Yönergeler:
1. Motosikletlilerin karıştığı trafik kazasını anlatan metni iki cümleyle özetleyin.
2. Kayıtlarda "chart" dizesini içeren bütün satırları gösterin; büyük-küçük harf ayrımı dikkate alınsın.

Kaynak metin:
▼

Bu olayda aslında brodway önündeki araç olayın başlatıcısı, önünde boşluk varken trafik yavaşlıyor diye ani duruyor tabi Brodway'de saçma bir tepki veriyor, (bunu yeni ekledim tekrar izlediğimde brodway ani fren sonucu kaymış, kontrolü kaybetmiş, belli ki kötü niyetli değil) motorcu çocuklara çok geçmiş olsun.
İlk motorcu sağ şerit boşken çoktan oraya geçmeliydi, siz siz olun imkan varsa asla bir arabanın yakınından sağ, sol fark etmez geçmeyin, geçeceğiniz aracın önündeki trafiği görmeyi deneyin, bir aracın kör noktaları vardır, araba kullanmayan anlamaz, bu yüzden arabaların kapılarına yakın değil olabildiğince açıkta durursanız sizi görür, açıkta olan noktalarda da kör kısımlar var ancak kaçmanızı ya da kendinizi fark ettirmenizi sağlayacak zaman kazanabilirsiniz. ikinci motor da aynı hata ile dar açıdan şerit değiştirdiği için kaçamadı.

▲

İşlenecek kayıtlar:
▼

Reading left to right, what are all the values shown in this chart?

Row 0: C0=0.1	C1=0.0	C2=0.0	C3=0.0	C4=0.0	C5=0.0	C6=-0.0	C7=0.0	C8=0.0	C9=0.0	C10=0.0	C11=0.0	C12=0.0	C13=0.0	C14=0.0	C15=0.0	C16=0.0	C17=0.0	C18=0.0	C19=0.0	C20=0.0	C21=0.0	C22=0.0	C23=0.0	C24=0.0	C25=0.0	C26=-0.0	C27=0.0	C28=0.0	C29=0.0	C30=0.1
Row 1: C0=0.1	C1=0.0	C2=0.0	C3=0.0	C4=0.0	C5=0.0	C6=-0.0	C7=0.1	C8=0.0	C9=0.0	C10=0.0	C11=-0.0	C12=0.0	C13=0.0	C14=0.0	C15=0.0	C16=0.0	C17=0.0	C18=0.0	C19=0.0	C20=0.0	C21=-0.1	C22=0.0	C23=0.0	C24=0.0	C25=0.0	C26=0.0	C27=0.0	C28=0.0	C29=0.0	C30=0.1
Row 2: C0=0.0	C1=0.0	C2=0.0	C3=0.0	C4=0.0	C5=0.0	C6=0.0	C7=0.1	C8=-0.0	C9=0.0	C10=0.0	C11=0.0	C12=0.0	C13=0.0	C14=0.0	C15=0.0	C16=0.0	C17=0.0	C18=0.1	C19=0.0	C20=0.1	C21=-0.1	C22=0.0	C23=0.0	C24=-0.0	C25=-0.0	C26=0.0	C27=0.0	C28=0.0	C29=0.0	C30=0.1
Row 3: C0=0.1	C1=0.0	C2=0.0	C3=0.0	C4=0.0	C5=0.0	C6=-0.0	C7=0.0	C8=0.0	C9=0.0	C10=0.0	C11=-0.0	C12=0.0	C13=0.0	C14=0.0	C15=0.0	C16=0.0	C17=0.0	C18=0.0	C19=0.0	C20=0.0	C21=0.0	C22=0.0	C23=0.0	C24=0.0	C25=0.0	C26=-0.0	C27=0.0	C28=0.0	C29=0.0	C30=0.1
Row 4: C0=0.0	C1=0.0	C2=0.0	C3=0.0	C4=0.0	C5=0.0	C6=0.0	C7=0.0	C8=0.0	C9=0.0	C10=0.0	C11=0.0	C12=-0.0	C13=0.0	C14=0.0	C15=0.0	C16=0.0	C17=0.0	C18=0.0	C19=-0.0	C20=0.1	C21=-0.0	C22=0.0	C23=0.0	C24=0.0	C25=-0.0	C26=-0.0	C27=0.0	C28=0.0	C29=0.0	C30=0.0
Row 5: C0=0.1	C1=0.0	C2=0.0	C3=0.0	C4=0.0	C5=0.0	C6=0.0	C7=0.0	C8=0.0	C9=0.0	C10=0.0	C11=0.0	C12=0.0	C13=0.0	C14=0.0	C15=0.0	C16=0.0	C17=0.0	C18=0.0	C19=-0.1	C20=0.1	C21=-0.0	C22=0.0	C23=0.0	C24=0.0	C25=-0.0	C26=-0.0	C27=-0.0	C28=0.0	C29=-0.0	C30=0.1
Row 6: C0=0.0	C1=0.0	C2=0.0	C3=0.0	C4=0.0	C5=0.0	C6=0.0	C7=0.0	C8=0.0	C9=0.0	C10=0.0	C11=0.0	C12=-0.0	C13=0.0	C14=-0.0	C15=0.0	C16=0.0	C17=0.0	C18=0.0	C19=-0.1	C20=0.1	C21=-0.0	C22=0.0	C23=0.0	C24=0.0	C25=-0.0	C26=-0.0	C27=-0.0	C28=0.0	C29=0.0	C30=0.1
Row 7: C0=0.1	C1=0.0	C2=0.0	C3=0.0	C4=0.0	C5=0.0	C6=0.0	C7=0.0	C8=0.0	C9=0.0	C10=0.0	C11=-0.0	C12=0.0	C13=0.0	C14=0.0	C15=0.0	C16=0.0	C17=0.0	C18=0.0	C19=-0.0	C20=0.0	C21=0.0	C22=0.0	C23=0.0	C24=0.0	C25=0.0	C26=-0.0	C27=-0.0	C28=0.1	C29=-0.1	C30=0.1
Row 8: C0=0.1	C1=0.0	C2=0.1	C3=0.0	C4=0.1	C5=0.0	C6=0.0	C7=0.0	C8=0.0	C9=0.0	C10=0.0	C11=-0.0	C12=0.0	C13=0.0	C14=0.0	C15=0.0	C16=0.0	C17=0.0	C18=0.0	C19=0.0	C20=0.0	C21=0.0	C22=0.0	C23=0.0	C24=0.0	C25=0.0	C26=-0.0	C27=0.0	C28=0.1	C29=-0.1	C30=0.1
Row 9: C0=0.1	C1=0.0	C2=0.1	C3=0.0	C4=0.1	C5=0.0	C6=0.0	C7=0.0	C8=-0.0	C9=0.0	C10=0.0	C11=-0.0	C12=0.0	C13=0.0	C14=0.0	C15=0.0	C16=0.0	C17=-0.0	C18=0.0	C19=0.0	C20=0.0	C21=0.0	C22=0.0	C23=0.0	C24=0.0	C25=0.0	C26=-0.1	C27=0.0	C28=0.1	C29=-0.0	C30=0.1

▲

Çözümler:
1. Kaza, önünde boşluk varken trafik yavaşladığı için aniden duran aracın yüzünden başlamış; arkasındaki Brodway de ani fren sonucu kayıp kontrolünü kaybetmiş. İlk motorcu boş olan sağ şeride geçmemiş, ikinci motor da dar açıdan şerit değiştirdiği için kaçamamış; metin, arabaların kör noktaları olduğundan motorcuların onlara yakın değil, olabildiğince açıkta durmasını öğütlüyor.

2.
Reading left to right, what are all the values shown in this chart?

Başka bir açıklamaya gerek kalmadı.